I dunno, it isn't that these people were unwilling to work; some of them were eager to pick up any odd job they could get -- and a significant number were regularly employed, just unable to meet San Diego rental costs. I just think you'd encounter a mixture of hurt pride and discouragement that could make recruiting for the kind of arrangement you're talking about an emotional minefield...

?

I believe we could recruit buff, college-oriented, ambitious youth to "slave" on Siberian railroads if this were clearly an academic work / study program and the hours were not too onerous.  Physical activity is good for one, after all.  Too many academics avoid the benefits of hard labor, to their detriment.  Sedentary lifestyles are hard on the heart, we've learned.  Other muscles need to do their fair share.

As a railroad worker, you go home every night to your comfortable quarters with plenty of bandwidth, and your co-workers are like you:  scholars of history, eager to learn the language and / or gain experience in one of the most stereotypical forms of engineering.  Some will stay in railroad building but, statistically, most will move on.  Some drive trucks, from Istanbul to Kabul for credit towards a PhD (maybe Harvard's?).

That's how to get "dirty jobs" done:  make them for credit in some "Global U" context.

My own training in questioning authority leads me to shout out my congratulations to the X billion humans alive right now:  good for you proving Malthus wrong at least up to this moment; he had no idea we could be this numerous (he didn't even envision the difference refrigeration would make; part of his doom-saying was owing to primitive / antiquated notions about food preservation). 

The carrying capacity of the planet is where we need to start, and not with the knee-jerk assumption that we're "over populated" (says who again?).  More likely we're just "thinking badly" (judging from history).

There's what humans call "work" (doing a job, getting compensated -- being social and part of the solution) and there's what physics calls "work" (just breathing, matter in motion, any energy expense). 

According to physics, local Entropy could well still decrease a lot more i.e. living standards have not hit their ceiling and no apocalyptic end times is dialed in.  Fatalism of that brand has no real basis in science.  Humans could go for many more centuries, in principle.  So why do we live on the edge so much, tempting fate? 

We basically have the enviable cosmic position of getting to surf a stellar gradient, energy for free, fusion power.  Those savings get passed on inequitably, so true.   Humans get in the way of other humans, but ultimately we're well provided for by this Planet.  The premise that the planetary resources available to us are somehow fatally insufficient is what to question, first of all.  Not questioning that premise makes poverty seem inevitable.

Here's a very old manifesto that I wrote in my 20s (I'm in my 50s today):

https://w2.eff.org/Misc/Publications/E-journals/CyRev/cyrev3.html#new

I still think along similar lines, though I think "manifestos" are for one's youth. 

With age comes more time to refine the message. ;-D

Kirby



Forrest Curo said:

Work assignments at Oneida were evidently based on one of their founder's principles: "If you don't get into a rut, the Devil won't know where to find you." People switched around a lot, got practice at many tasks, and by all accounts got a lot of fine work done.

The disadvantage was that no one there was desperate for a chance to slave in wretched insecurity, doing tasks they hated under someone who'd bully them and pay the least compensation he could.
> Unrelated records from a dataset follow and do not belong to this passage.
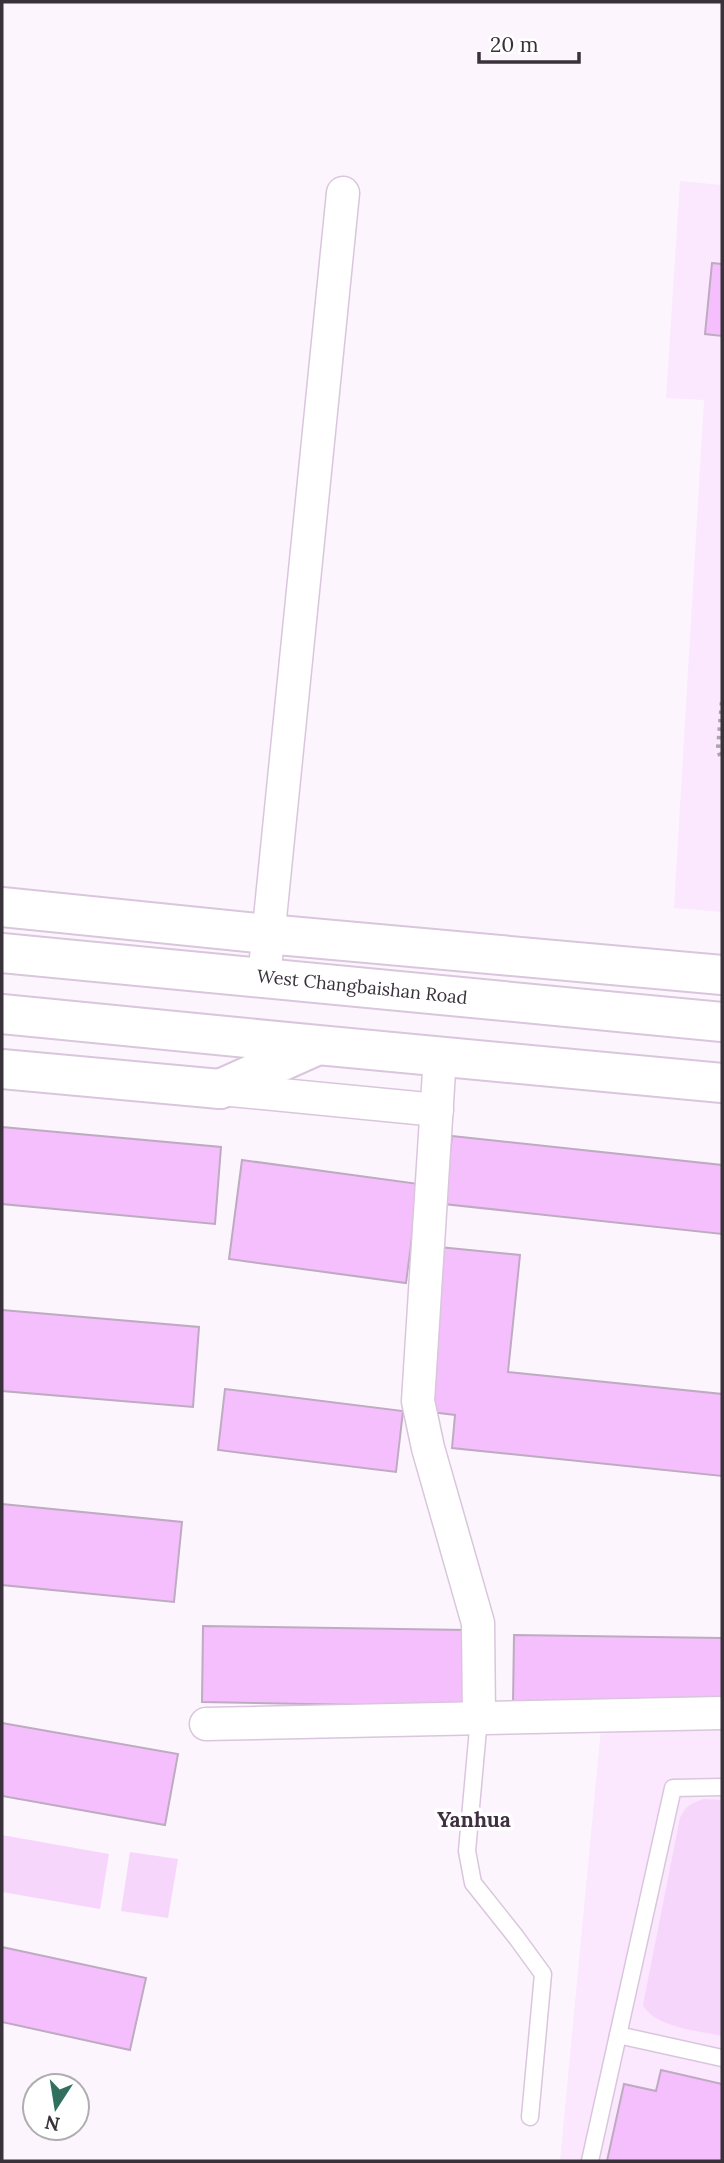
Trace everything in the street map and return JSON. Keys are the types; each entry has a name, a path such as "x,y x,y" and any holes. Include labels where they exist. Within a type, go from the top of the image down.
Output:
{"main road":[{"path":"2,907 722,975"},
{"name":"West Changbaishan Road","path":"2,953 722,1022"},
{"path":"2,1014 722,1083"},
{"path":"2,1069 220,1089 318,1045"}],"street":[{"path":"264,978 344,193"},
{"path":"440,1056 418,1401 428,1448 478,1623 479,1718"},
{"path":"220,1089 437,1110"},
{"path":"206,1724 722,1713"}],"lane":[{"path":"479,1718 467,1851 473,1883 543,1974 530,2117"},
{"path":"590,2161 673,1788 722,1787"},
{"path":"618,2035 722,2058"}],"path":[{"path":"722,702 718,750 722,760"}],"shaded area":[{"path":"680,181 722,185 722,912 674,908 704,400 666,398"},
{"path":"601,1728 722,1730 722,2161 560,2161"},
{"path":"704,1799 722,1800 722,2036 667,2023 643,2005 680,1818 689,1806"},
{"path":"2,1835 109,1854 100,1909 2,1892"},
{"path":"130,1852 178,1859 168,1918 121,1911"}],"building":[{"path":"712,263 722,264 722,336 705,334"},
{"path":"2,1127 221,1147 215,1224 2,1204"},
{"path":"452,1136 722,1165 722,1234 444,1204"},
{"path":"242,1160 419,1184 406,1283 229,1259"},
{"path":"439,1247 520,1255 508,1372 722,1394 722,1476 452,1448 455,1415 422,1411"},
{"path":"2,1310 199,1327 193,1407 2,1391"},
{"path":"225,1389 403,1411 396,1472 218,1450"},
{"path":"2,1504 182,1522 174,1602 2,1585"},
{"path":"203,1626 467,1630 466,1707 202,1702"},
{"path":"514,1635 722,1638 722,1705 513,1703"},
{"path":"2,1723 178,1754 165,1825 2,1796"},
{"path":"2,1947 146,1978 130,2050 2,2022"},
{"path":"661,2070 722,2084 722,2161 607,2161 624,2084 656,2091"}],"district":[{"name":"Yanhua","path":"474,1820"}]}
Hence, they missed out on a key element of the modern US economy... (And the bullies there must have suffered dreadfully?)

I have invented a better greenhouse, and so I understand that food can probably be grown on almost any land.  This would greatly increase the earth's ability to carry more billions of people. 

I know that some day we'll still have to deal with the population explosion.  Albert Einstein was asked, what is the most powerful force in the universe.  "Compound interest," he replied.

Um, Newton say that when one has already stepped out a high window, it is a poor time to be speculating about the possibilites for anti-gravity.